Like no other passage in Hillbilly Elegy, which Greymantle highly recommends to readers, Vance’s account of his mother’s threatened attempt to end her life, and his, in a high-speed car crash when he was 12 vividly illustrates the conditions of extreme emotional stress in which he found himself.

Visible, and Invisible, Scars

Human beings don’t easily transcend the emotional impacts of such experiences, even by achieving personal success and fame. If football cards were Vance’s “kryptonite” at age 12, a personal weakness that could serve as a lever with which to manipulate him, then one can only wonder what form Vance’s kryptonite takes now. Access to the corridors of power, money, national fame – these are powerful tonics. They can fill a void in a person who grew up amid deep financial and personal insecurity.

Whereas Vance’s mother apologized to him for whatever transgression she committed, before snapping back into abusive behavior at a minor provocation, it was Vance who took on the role of apologizer, and supplicant, to Donald Trump when he approached Trump in late 2021 to make amends for his prior criticism and seek his political patronage. One might wonder how these apologies were received, and what price was exacted for Trump’s absolution.

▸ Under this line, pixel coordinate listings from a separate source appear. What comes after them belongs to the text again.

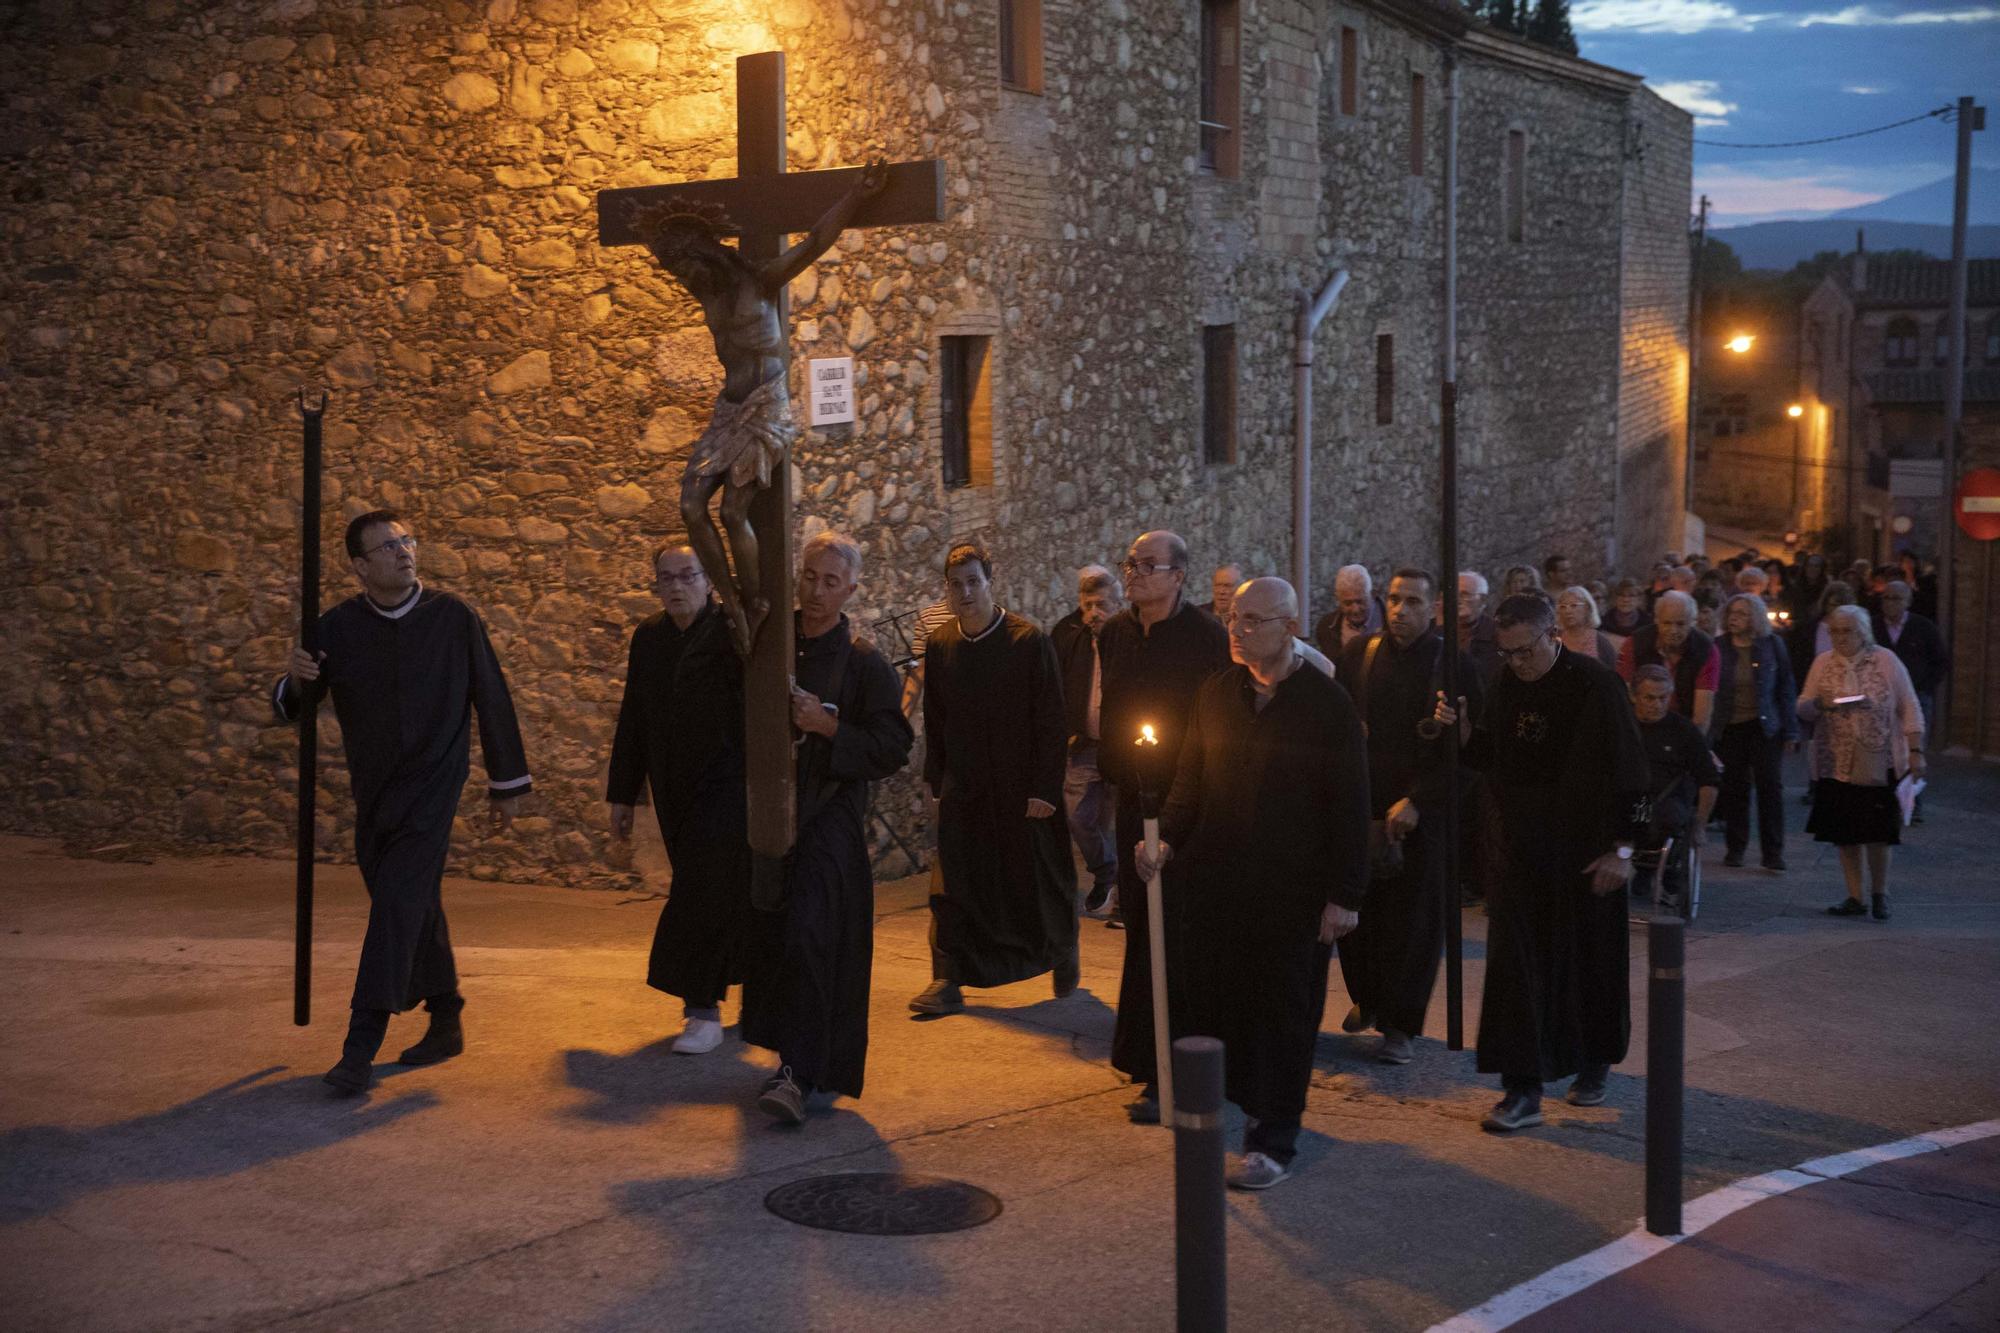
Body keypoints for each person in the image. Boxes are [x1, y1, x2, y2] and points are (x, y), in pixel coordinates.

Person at [273, 510, 531, 1095]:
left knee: (395, 905)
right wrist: (295, 678)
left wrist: (506, 782)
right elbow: (295, 705)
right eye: (387, 547)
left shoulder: (452, 617)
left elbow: (491, 695)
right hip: (376, 795)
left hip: (435, 788)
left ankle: (358, 1049)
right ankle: (445, 1017)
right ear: (361, 566)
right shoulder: (335, 628)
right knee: (411, 905)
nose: (404, 551)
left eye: (407, 540)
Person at [1136, 577, 1370, 1189]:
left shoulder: (1325, 706)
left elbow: (1349, 804)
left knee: (1284, 1012)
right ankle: (1228, 1108)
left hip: (1292, 890)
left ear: (1290, 627)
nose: (1237, 631)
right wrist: (1163, 839)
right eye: (1234, 618)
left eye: (1253, 621)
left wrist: (1346, 895)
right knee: (1218, 1000)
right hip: (1217, 882)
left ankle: (1275, 1136)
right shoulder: (1216, 693)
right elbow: (1191, 778)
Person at [1435, 594, 1650, 1131]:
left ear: (1552, 634)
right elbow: (1494, 757)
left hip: (1588, 854)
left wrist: (1625, 848)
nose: (1516, 663)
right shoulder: (1507, 683)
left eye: (1525, 651)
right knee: (1515, 972)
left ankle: (1593, 1063)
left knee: (1589, 965)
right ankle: (1522, 1088)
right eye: (1506, 653)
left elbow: (1633, 773)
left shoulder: (1597, 686)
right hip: (1521, 852)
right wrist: (1462, 733)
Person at [738, 531, 914, 1123]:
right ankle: (788, 1053)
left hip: (830, 815)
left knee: (815, 934)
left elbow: (893, 746)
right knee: (774, 937)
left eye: (831, 582)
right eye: (810, 577)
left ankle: (797, 1072)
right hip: (769, 812)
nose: (816, 591)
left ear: (851, 590)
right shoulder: (770, 645)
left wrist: (827, 726)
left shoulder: (864, 664)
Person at [1096, 530, 1232, 1116]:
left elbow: (1215, 720)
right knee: (1140, 928)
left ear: (1178, 575)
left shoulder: (1206, 638)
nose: (1134, 573)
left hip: (1187, 803)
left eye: (1148, 565)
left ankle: (1175, 1070)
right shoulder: (1115, 633)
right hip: (1135, 796)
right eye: (1130, 563)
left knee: (1176, 934)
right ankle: (1141, 1052)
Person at [913, 540, 1076, 1015]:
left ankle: (1062, 947)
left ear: (990, 580)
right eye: (955, 585)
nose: (965, 593)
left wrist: (1045, 790)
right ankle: (946, 978)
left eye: (973, 582)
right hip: (965, 787)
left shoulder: (1028, 641)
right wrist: (933, 778)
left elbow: (1051, 719)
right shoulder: (941, 645)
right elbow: (936, 716)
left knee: (1037, 882)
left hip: (1021, 789)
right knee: (953, 885)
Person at [606, 544, 750, 1055]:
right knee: (715, 892)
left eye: (686, 576)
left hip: (729, 785)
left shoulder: (732, 632)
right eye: (664, 578)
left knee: (699, 892)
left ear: (708, 580)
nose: (674, 587)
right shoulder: (648, 639)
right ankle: (734, 994)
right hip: (674, 789)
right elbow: (634, 718)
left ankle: (701, 1009)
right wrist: (623, 793)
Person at [1334, 569, 1480, 1066]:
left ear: (1433, 607)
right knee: (1356, 917)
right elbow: (1340, 725)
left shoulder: (1453, 665)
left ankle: (1401, 1025)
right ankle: (1369, 998)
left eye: (1412, 601)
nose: (1400, 610)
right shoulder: (1360, 655)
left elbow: (1470, 755)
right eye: (1394, 599)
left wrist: (1420, 800)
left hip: (1423, 815)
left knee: (1414, 925)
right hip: (1364, 807)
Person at [1799, 606, 1925, 921]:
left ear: (1863, 631)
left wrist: (1915, 749)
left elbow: (1909, 704)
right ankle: (1855, 895)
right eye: (1835, 631)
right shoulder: (1823, 662)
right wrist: (1818, 705)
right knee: (1845, 833)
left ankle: (1880, 893)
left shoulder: (1885, 660)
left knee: (1877, 831)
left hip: (1876, 757)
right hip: (1836, 758)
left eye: (1848, 631)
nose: (1841, 637)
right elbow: (1803, 705)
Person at [1709, 593, 1798, 872]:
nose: (1735, 618)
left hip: (1764, 726)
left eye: (1743, 614)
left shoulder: (1772, 645)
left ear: (1756, 618)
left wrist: (1791, 730)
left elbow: (1785, 687)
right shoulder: (1718, 647)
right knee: (1735, 788)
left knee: (1770, 786)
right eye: (1732, 613)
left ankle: (1772, 852)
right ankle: (1735, 848)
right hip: (1731, 726)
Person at [1053, 565, 1123, 917]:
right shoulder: (1071, 637)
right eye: (1088, 605)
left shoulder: (1128, 639)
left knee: (1126, 818)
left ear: (1117, 604)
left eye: (1102, 605)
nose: (1094, 613)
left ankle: (1126, 895)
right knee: (1079, 817)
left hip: (1122, 745)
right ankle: (1106, 872)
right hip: (1083, 743)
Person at [1629, 665, 1719, 914]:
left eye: (1663, 698)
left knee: (1669, 820)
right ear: (1634, 696)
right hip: (1625, 800)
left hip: (1665, 803)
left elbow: (1708, 779)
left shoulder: (1682, 730)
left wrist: (1700, 824)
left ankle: (1665, 872)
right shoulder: (1621, 724)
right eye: (1649, 698)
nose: (1657, 705)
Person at [1617, 590, 1718, 731]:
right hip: (1640, 723)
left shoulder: (1706, 650)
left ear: (1693, 623)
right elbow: (1623, 697)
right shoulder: (1635, 643)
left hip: (1684, 725)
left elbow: (1701, 717)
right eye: (1667, 623)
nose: (1673, 630)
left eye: (1681, 624)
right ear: (1656, 620)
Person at [1872, 580, 1948, 756]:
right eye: (1886, 598)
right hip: (1880, 696)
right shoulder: (1872, 626)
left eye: (1896, 598)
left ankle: (1910, 781)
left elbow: (1941, 661)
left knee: (1913, 747)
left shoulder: (1923, 627)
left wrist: (1925, 687)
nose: (1890, 603)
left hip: (1916, 695)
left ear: (1907, 601)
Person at [1313, 564, 1385, 658]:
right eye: (1348, 603)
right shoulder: (1327, 628)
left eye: (1360, 602)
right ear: (1338, 599)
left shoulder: (1390, 623)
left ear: (1372, 594)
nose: (1355, 610)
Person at [1555, 585, 1620, 669]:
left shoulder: (1600, 642)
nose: (1568, 611)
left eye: (1574, 605)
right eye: (1563, 607)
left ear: (1587, 608)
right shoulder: (1555, 641)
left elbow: (1611, 676)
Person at [1458, 569, 1502, 693]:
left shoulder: (1498, 634)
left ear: (1482, 600)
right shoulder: (1437, 632)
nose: (1457, 600)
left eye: (1464, 594)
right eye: (1453, 594)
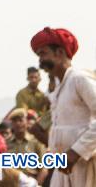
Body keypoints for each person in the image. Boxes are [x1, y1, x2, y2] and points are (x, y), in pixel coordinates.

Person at [30, 27, 96, 186]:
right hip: (63, 165)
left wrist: (76, 152)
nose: (40, 61)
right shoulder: (57, 88)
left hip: (84, 163)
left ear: (59, 53)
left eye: (43, 54)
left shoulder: (79, 79)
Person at [4, 108, 47, 184]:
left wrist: (36, 185)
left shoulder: (36, 142)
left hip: (31, 181)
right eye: (15, 121)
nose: (18, 123)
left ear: (26, 122)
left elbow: (43, 168)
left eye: (20, 120)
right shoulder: (5, 143)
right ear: (11, 124)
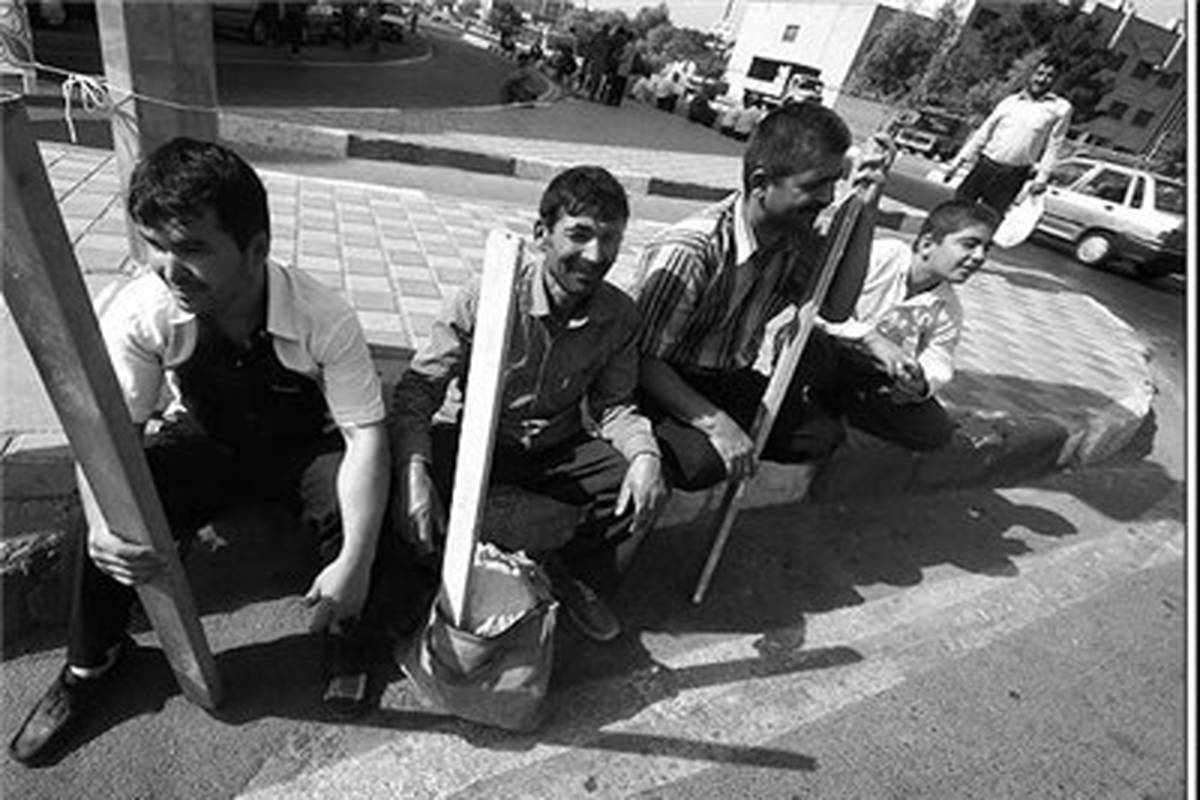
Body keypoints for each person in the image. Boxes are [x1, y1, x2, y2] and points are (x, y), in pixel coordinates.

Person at [8, 139, 392, 766]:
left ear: (256, 248)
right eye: (154, 245)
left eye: (191, 248)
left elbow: (365, 436)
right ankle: (91, 663)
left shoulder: (325, 316)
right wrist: (104, 524)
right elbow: (110, 436)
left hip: (297, 444)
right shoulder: (145, 310)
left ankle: (351, 633)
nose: (169, 268)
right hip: (205, 441)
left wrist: (356, 560)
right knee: (102, 519)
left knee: (357, 507)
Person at [391, 166, 666, 644]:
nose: (596, 255)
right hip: (476, 439)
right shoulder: (487, 296)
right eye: (579, 235)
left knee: (640, 486)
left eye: (609, 240)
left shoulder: (620, 315)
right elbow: (418, 390)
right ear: (541, 234)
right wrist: (413, 470)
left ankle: (575, 575)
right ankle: (407, 597)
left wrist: (645, 455)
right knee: (399, 493)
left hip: (555, 446)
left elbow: (615, 405)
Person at [632, 102, 894, 491]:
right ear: (761, 183)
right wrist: (717, 425)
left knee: (821, 437)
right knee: (703, 464)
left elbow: (837, 308)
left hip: (727, 376)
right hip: (665, 382)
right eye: (814, 185)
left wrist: (866, 212)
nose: (827, 197)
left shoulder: (793, 238)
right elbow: (642, 359)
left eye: (834, 182)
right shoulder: (692, 249)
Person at [813, 200, 1000, 451]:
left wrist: (919, 384)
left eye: (986, 249)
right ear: (927, 244)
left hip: (865, 375)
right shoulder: (882, 256)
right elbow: (817, 307)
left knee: (934, 431)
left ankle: (838, 408)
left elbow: (940, 357)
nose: (979, 257)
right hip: (823, 349)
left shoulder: (948, 307)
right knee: (817, 355)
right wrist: (869, 337)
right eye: (969, 244)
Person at [946, 56, 1073, 217]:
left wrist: (1041, 178)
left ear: (1055, 81)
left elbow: (1054, 146)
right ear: (1031, 74)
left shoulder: (1060, 108)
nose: (1042, 79)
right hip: (985, 166)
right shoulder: (1010, 102)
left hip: (1013, 175)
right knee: (956, 212)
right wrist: (957, 163)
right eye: (1039, 73)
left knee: (989, 219)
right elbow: (983, 133)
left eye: (1049, 76)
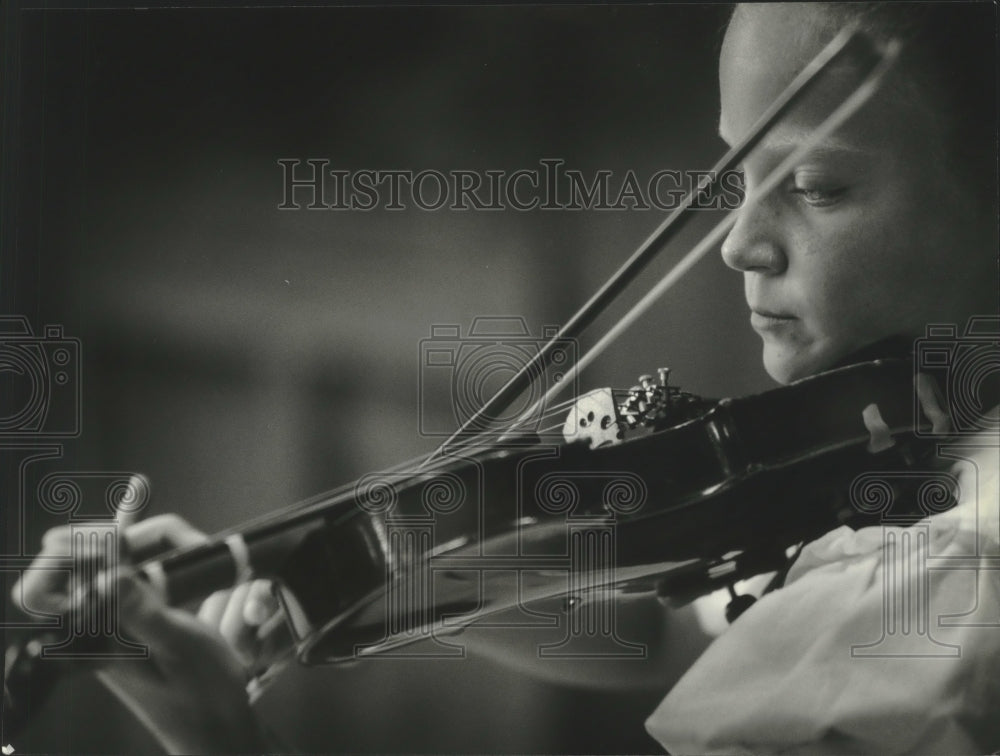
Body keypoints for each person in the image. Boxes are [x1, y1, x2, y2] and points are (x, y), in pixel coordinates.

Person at [10, 2, 999, 753]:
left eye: (816, 186)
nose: (740, 244)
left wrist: (219, 735)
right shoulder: (893, 449)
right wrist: (344, 575)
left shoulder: (945, 587)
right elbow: (666, 637)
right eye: (736, 178)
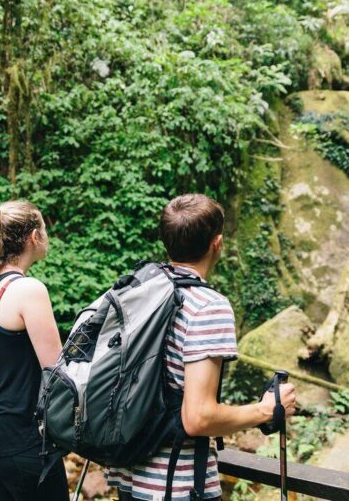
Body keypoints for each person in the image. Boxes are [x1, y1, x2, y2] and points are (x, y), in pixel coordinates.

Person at [106, 194, 297, 501]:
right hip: (177, 485)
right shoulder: (208, 307)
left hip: (130, 474)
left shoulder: (138, 288)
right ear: (217, 243)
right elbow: (198, 417)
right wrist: (266, 409)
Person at [0, 200, 68, 501]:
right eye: (44, 229)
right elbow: (57, 370)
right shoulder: (28, 290)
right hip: (19, 434)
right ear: (34, 237)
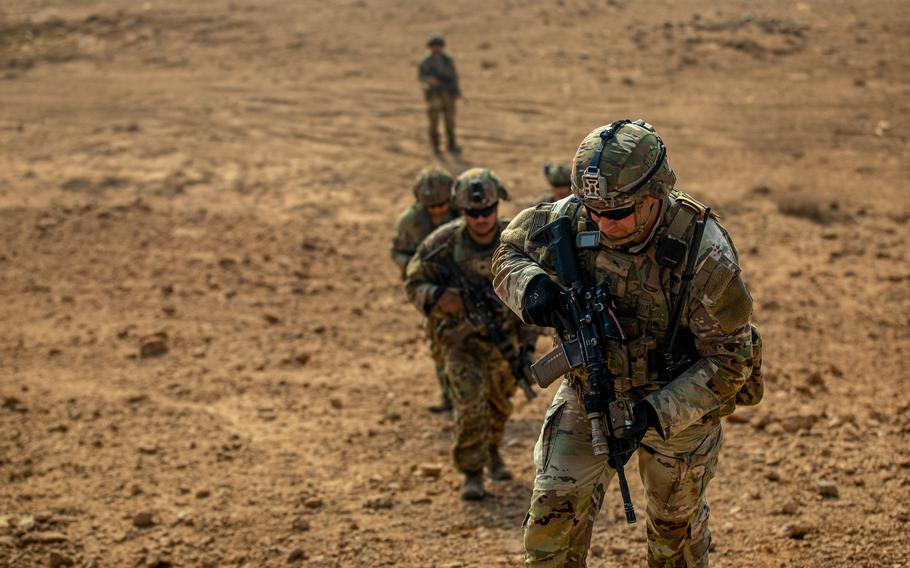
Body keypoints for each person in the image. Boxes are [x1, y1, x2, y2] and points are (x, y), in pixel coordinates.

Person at [492, 119, 762, 566]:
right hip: (592, 391)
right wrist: (531, 287)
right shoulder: (571, 216)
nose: (601, 221)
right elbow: (507, 252)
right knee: (552, 520)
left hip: (677, 400)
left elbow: (732, 361)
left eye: (617, 214)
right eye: (592, 209)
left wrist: (655, 413)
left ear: (654, 195)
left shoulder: (703, 252)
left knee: (674, 531)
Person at [405, 167, 523, 500]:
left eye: (487, 210)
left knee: (499, 405)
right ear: (462, 210)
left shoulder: (514, 238)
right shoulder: (442, 243)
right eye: (473, 212)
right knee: (471, 406)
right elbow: (413, 282)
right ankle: (472, 471)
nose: (481, 218)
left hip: (503, 340)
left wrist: (528, 343)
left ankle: (493, 451)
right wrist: (441, 297)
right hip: (460, 342)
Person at [392, 166, 460, 413]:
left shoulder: (464, 213)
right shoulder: (410, 222)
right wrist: (417, 267)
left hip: (463, 287)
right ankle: (449, 397)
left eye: (442, 204)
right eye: (431, 207)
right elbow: (398, 252)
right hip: (432, 291)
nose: (438, 210)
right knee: (439, 343)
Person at [418, 34, 461, 154]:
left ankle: (452, 145)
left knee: (450, 121)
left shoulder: (447, 60)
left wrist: (456, 92)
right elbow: (421, 77)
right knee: (434, 121)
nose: (436, 48)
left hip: (447, 94)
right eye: (434, 46)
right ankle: (435, 146)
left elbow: (454, 77)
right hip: (434, 95)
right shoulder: (425, 62)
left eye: (438, 46)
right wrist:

The thing about people who grow up in abusive homes is that their mental scars are easy to spot by the predators who play on human weakness, and seek to exploit that weakness for their own ends. Donald Trump has been called a confidence man and a manipulator, known to dole fierce verbal and mental abuse out on the people who work for him. Peter Thiel has sometimes been liked to a ‘James Bond villain’ who is using his technical genius to create a new, post-liberal order.

Whatever his personal drive and intelligence, and whatever discipline he learned in the U.S. marines, Greymantle suspects that Vance’s real personal tragedy is that he is as malleable as putty in the hands of these men, ready to be molded as they see fit for their own fell purposes.